According to the study's results revealing FVP is not superior to other antivirals, patients who received Favipiravir presented with more severe symptoms, more comorbidities, more complications, and is not effective in controlling the cytokine storm which negatively impact the efficacy of Favipiravir. FVP therapy had no influence on ICU and hospital length of stay in comparison with the control group as well as in the overall mortality rate among the FVP group was not statistically significant. further research is needed to understand how FVP along with other treatments can improve the length of stay among COVID-19 patients admitted to the ICU.
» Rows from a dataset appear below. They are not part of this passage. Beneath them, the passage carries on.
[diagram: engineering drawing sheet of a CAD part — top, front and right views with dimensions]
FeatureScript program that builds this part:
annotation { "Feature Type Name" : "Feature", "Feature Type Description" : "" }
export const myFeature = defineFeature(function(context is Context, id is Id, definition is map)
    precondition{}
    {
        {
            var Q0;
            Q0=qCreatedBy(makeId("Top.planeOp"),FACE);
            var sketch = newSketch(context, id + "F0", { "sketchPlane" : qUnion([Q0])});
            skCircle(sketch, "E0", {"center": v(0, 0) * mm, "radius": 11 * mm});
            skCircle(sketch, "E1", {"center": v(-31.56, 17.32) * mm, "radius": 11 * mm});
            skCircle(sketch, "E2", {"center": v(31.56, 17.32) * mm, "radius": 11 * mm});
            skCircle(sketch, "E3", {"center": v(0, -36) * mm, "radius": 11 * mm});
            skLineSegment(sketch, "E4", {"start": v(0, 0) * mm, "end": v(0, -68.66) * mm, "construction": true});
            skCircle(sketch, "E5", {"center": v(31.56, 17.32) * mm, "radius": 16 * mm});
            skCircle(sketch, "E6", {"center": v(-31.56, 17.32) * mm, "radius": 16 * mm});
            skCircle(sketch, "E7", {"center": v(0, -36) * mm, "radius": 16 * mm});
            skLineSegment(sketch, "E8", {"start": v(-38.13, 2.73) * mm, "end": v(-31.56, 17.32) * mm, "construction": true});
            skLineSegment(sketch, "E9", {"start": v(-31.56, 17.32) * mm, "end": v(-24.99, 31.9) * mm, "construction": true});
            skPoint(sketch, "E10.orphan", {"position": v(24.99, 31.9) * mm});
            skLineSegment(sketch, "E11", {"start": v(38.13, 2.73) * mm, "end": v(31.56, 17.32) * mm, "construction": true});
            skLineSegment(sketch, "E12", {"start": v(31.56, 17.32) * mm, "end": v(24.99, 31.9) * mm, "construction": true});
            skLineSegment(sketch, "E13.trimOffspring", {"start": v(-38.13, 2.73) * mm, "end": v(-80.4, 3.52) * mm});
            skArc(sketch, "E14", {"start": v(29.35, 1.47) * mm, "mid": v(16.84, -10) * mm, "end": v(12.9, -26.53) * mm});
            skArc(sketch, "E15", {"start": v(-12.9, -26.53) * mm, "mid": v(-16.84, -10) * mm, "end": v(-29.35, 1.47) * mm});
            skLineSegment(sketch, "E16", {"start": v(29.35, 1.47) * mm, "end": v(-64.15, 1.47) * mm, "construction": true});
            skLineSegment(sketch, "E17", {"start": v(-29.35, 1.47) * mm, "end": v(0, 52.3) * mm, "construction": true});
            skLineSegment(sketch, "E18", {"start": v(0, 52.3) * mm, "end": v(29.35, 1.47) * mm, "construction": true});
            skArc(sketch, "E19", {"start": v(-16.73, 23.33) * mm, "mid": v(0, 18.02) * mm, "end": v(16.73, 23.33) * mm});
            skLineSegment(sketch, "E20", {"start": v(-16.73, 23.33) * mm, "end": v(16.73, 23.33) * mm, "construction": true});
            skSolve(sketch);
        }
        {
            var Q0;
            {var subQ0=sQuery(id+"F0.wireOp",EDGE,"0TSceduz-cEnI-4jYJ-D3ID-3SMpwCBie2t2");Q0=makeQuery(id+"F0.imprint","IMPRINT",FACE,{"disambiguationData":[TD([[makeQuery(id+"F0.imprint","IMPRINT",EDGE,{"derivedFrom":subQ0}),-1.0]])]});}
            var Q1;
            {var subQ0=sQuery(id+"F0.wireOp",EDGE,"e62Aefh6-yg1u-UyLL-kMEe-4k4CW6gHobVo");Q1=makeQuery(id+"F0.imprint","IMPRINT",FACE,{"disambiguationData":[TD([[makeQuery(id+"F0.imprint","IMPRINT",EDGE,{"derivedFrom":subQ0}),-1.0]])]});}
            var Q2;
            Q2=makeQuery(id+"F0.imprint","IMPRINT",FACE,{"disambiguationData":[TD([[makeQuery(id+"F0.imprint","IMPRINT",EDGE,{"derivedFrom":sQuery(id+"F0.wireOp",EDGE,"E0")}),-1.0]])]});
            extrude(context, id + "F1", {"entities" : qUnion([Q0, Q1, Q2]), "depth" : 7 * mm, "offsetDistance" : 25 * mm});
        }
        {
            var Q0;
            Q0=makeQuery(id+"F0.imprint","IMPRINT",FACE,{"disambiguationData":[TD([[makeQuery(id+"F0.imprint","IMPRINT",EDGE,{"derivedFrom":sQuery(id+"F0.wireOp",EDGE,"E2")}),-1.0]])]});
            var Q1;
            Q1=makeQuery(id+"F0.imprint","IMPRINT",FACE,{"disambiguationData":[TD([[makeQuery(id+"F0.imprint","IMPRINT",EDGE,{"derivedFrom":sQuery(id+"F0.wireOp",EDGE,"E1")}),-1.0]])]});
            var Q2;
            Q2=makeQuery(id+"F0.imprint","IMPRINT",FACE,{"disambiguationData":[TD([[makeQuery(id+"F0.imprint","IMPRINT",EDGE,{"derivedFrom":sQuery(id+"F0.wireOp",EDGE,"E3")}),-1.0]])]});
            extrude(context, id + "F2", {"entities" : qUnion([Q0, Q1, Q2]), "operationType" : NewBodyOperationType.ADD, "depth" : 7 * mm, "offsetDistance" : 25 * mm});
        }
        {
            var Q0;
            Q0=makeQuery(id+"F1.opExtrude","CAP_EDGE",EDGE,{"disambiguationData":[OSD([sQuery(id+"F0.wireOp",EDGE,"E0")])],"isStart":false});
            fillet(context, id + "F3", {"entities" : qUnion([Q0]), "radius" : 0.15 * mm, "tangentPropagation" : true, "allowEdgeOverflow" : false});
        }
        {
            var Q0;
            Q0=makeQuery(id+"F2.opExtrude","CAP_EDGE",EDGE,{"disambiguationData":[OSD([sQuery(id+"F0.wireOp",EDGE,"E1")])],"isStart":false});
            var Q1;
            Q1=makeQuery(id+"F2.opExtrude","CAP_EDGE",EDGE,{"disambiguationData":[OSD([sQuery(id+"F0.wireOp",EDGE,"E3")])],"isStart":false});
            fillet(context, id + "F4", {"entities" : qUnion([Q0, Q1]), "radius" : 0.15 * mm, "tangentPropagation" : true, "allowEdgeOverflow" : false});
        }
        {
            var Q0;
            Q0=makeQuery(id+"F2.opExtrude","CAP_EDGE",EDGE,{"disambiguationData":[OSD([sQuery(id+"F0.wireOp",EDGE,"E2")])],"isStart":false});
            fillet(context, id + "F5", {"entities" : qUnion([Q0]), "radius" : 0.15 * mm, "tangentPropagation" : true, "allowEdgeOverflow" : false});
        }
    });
在当前 COVID-19 疫苗问世之前,全球控制大流行的重点是使用先前批准的抗病毒药物来管理疾病,包括通过 RNA 依赖性 RNA 聚合酶酶抑制病毒复制的法匹拉韦。法匹拉韦对不同病毒感染的疗效使其成为 COVID-19 的潜在治疗方法。我们旨在本研究中评估法匹拉韦在治疗重症监护病房 (ICU) 中 COVID-19 住院患者中的治疗效果和安全性。
这是在沙特阿拉伯王国利雅得的五所三级医院进行的回顾性队列研究。研究样本是从 2020 年 4 月至 2021 年 3 月期间主要为入住 ICU 的 COVID-19 重症患者收集的大量数据中随机抽取的。两组患者按年龄和体重指数 (BMI) 1:1 匹配,纳入研究;一组接受法匹拉韦治疗,另一组对照组接受其他抗菌药物治疗,不包括法匹拉韦。
共分析了 538 例 COVID-19 患者,269 例(50%)接受法匹拉韦治疗,269 例(50%)接受对照组治疗。超过三分之二(201 例,74.7%)为沙特公民,大多数(177 例,65.8%)为男性,平均年龄和(BMI)分别为(57.23±15.16)岁和(31.61±7.33)kg/m2。最常见的表现症状为呼吸急促(SOB)、发热和咳嗽,最常见的合并症为糖尿病、高血压和缺血性心脏病。在补充治疗中,皮质类固醇、托珠单抗和氯喹在 FVP 组联合使用时具有统计学意义(P=0.001),而在对照组中则没有。法匹拉韦组更常发生严重急性呼吸窘迫综合征(ARDS),而法匹拉韦组的总体死亡率无统计学意义(p 值 0.4)。
根据研究结果显示,法匹拉韦并不优于其他抗病毒药物,接受法匹拉韦治疗的患者出现更严重的症状、更多的合并症、更多的并发症,并且不能有效控制细胞因子风暴,这对法匹拉韦的疗效产生负面影响。与对照组相比,FVP 治疗对 ICU 和住院时间没有影响,FVP 组的总体死亡率也无统计学意义。需要进一步研究以了解法匹拉韦与其他治疗方法相结合如何改善 ICU 住院 COVID-19 患者的住院时间。